Concretely: a healthcare AI team running a triage classifier on traceAI-anthropic builds a confirmed-positive dataset (escalation cases) and a confirmed-negative dataset (routine cases). Dataset.add_evaluation() runs RecallScore against the positive set (sensitivity) and a custom specificity evaluator against the negative set. The ROC curve picks an operating point at sensitivity 0.94 / specificity 0.91 — the team chose the slope where missing one more positive costs more than ten extra false alarms, and the threshold encodes that choice. After every model release the same dataset re-runs and gates the deploy on either number regressing more than 1 point.

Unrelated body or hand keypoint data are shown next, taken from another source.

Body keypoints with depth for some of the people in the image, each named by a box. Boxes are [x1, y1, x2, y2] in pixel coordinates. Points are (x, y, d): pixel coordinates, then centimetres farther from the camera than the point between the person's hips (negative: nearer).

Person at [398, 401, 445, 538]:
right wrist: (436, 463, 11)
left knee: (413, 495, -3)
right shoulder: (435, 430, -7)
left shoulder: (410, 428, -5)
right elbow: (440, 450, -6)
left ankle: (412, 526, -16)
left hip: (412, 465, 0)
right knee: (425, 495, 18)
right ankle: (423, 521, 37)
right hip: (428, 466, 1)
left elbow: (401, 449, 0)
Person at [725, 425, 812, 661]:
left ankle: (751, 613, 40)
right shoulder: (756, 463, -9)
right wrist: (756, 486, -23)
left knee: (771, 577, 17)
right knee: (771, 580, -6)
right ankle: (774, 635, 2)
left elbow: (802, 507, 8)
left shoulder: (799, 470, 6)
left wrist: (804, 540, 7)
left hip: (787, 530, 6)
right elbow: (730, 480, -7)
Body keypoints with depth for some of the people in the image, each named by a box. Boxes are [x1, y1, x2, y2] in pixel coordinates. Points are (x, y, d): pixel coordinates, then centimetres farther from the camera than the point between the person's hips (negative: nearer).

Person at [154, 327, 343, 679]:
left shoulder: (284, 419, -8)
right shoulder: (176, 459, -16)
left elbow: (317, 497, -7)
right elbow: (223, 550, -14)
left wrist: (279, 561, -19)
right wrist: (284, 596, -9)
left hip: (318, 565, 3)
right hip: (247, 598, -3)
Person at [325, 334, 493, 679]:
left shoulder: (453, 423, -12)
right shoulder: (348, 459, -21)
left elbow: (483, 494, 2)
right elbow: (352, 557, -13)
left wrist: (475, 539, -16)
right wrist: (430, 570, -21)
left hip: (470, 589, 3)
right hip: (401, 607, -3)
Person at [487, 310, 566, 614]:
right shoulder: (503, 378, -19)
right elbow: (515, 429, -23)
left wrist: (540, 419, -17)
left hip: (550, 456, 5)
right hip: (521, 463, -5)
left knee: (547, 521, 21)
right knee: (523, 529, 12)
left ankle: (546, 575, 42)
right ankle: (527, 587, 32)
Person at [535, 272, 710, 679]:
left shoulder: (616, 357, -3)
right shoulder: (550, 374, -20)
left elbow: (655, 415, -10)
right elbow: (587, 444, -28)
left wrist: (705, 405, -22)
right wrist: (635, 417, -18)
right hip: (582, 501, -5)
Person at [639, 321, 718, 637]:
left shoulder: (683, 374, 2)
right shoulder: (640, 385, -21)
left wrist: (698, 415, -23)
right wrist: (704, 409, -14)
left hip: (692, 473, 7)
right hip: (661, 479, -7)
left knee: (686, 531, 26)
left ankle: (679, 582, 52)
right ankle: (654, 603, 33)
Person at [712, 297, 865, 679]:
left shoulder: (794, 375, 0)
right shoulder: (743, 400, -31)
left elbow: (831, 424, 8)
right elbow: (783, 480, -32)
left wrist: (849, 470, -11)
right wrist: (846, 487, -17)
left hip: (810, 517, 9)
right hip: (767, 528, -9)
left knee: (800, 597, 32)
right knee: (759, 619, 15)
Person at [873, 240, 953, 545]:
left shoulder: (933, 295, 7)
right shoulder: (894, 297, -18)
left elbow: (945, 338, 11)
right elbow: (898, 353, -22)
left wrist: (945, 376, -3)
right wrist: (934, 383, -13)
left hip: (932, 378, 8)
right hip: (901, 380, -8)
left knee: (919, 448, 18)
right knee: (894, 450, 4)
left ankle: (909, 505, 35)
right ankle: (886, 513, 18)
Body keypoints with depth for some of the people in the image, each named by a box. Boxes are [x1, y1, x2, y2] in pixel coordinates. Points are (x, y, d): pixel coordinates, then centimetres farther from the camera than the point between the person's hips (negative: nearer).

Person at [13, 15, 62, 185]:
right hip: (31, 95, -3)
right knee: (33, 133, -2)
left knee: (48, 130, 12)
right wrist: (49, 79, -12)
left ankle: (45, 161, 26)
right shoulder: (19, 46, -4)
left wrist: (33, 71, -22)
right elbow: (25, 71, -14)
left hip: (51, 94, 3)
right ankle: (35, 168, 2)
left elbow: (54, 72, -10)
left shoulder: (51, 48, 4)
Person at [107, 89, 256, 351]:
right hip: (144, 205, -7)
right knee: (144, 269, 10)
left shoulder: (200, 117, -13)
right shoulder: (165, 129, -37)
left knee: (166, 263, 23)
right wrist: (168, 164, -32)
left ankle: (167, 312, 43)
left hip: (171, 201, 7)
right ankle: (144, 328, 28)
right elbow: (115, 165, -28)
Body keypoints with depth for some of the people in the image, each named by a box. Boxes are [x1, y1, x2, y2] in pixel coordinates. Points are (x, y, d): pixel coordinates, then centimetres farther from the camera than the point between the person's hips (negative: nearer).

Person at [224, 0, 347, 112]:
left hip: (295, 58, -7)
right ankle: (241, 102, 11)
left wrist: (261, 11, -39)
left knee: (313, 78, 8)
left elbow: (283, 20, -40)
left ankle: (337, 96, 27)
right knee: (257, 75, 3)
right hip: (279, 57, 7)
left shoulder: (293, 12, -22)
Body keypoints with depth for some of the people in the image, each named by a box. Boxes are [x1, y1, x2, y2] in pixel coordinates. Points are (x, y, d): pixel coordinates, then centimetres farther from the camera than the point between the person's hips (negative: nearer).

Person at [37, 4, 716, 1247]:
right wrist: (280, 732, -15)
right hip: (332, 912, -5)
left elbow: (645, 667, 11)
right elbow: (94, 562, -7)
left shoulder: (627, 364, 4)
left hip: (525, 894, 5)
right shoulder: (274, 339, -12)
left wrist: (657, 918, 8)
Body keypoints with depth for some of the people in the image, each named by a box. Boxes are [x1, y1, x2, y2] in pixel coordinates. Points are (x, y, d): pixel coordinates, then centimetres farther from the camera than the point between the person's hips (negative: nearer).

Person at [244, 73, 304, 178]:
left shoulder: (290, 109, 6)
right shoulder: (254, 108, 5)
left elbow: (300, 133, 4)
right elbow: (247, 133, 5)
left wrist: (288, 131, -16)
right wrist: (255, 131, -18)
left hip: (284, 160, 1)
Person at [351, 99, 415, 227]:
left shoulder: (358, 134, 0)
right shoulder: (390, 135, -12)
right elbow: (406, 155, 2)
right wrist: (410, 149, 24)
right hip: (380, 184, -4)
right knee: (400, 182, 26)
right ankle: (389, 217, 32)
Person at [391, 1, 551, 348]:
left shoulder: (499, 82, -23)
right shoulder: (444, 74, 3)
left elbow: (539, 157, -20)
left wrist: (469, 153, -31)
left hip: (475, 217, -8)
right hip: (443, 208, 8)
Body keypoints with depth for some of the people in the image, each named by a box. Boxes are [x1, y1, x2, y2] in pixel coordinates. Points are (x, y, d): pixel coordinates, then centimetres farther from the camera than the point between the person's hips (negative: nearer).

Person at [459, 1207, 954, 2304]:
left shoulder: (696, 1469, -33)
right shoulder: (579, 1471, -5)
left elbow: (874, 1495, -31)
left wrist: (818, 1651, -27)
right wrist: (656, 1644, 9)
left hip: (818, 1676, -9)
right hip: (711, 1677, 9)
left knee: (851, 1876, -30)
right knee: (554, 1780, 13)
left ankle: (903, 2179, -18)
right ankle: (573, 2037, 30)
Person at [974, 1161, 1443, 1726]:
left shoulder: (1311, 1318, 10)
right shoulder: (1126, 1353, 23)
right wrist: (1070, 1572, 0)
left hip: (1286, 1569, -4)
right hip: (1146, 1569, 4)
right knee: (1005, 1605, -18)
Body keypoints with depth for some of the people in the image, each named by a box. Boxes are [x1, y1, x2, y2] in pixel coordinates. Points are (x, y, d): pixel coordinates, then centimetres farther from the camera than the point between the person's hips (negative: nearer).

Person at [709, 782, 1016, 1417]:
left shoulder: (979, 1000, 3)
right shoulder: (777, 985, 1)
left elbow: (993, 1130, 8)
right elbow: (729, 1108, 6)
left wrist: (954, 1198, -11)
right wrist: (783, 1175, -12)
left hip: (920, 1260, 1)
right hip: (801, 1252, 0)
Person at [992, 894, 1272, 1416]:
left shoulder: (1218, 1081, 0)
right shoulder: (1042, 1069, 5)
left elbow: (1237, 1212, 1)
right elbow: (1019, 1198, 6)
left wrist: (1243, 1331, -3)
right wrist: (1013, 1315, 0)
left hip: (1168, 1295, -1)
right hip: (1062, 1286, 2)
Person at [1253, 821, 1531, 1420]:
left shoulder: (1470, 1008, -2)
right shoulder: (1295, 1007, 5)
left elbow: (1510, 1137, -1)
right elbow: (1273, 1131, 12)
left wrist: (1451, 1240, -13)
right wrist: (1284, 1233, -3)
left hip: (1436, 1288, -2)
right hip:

How to Measure or Detect It

Compute both, pin the threshold, slice by cohort:

RecallScore: sensitivity / true-positive rate against a labeled dataset.
Specificity (custom evaluator): true-negative rate from the confusion matrix; wrap as a CustomEvaluation.
RecallAtK + PrecisionAtK: the retrieval analog of the trade-off pair.
ROC curve / AUC: full sensitivity vs (1 - specificity) sweep; the right tool for picking thresholds.
Per-cohort sensitivity and specificity (dashboard signal): both metrics sliced by demographic, route, or model version; surfaces fairness gaps.
Cost-weighted score: business-weighted combination of FN and FP costs; the metric that should actually drive threshold choice.

Minimal Python:

from fi.evals import RecallScore

recall = RecallScore()
sensitivity = recall.evaluate(
    input=positive_inputs,
    output=positive_preds,
    expected_response=positive_labels,
).score

# Specificity from confusion-matrix counts
specificity = tn / (tn + fp)

Common Mistakes

Reporting accuracy on imbalanced data. A trivially-negative classifier hits 99% accuracy with zero sensitivity.
Treating specificity and precision as the same. They are not — specificity uses the true-negative count; precision uses predicted positives.
Comparing models at different thresholds. Either fix the threshold or compare full ROC curves.
Optimising for F1 when costs are asymmetric. F1 assumes equal cost of FP and FN; tune to your actual cost ratio.
Ignoring per-cohort fairness. A model with 0.9 aggregate sensitivity can be 0.5 on a minority cohort.